RECORDS SHOWN:
=== Begin Enclosure ===

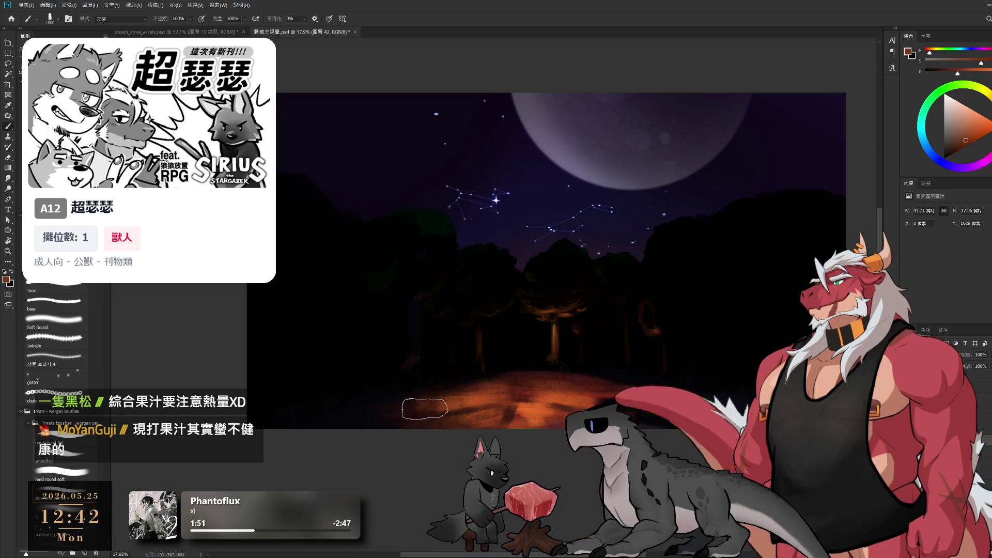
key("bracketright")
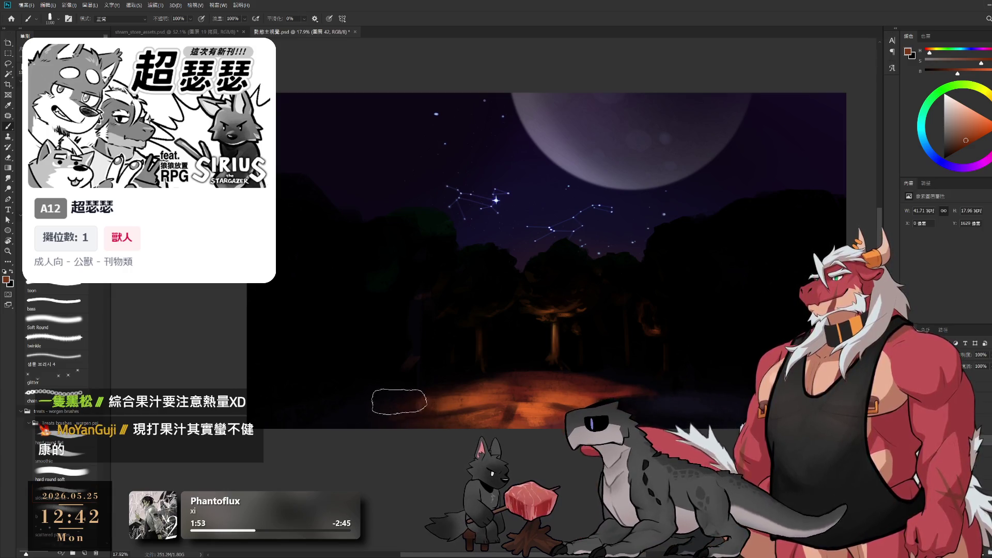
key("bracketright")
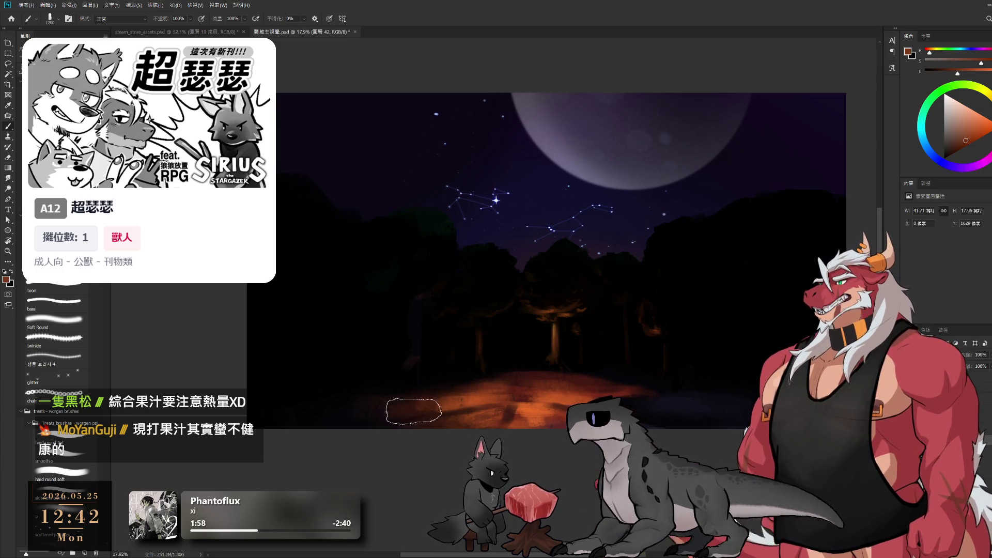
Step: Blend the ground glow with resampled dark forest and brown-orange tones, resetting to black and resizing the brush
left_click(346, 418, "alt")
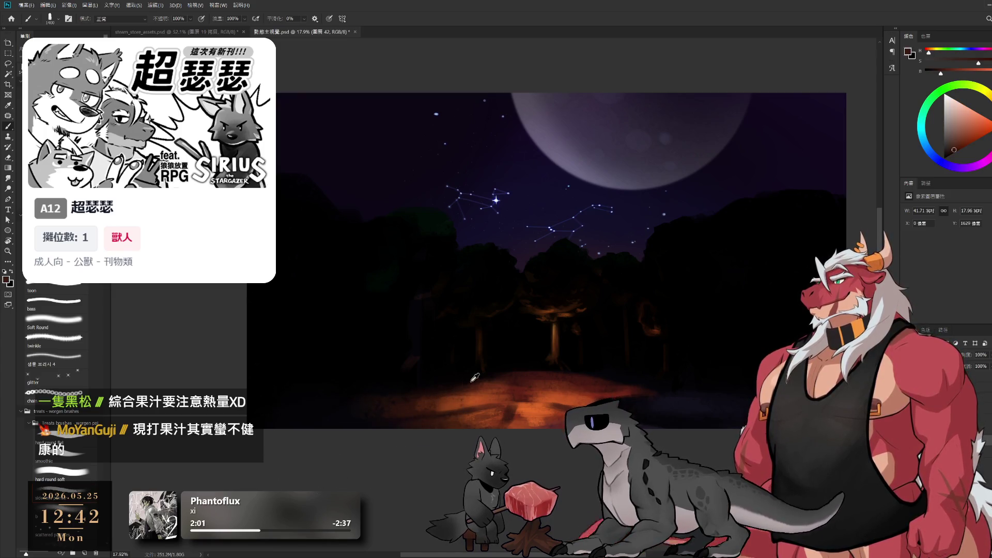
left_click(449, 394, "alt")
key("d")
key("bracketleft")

=== End Enclosure ===

Transcribe the records above exactly as they appear, leaving out any pictures.

key("bracketright")
key("bracketright")
Step: Blend the ground glow with resampled dark forest and brown-orange tones, resetting to black and resizing the brush
left_click(346, 418, "alt")
left_click(449, 394, "alt")
key("d")
key("bracketleft")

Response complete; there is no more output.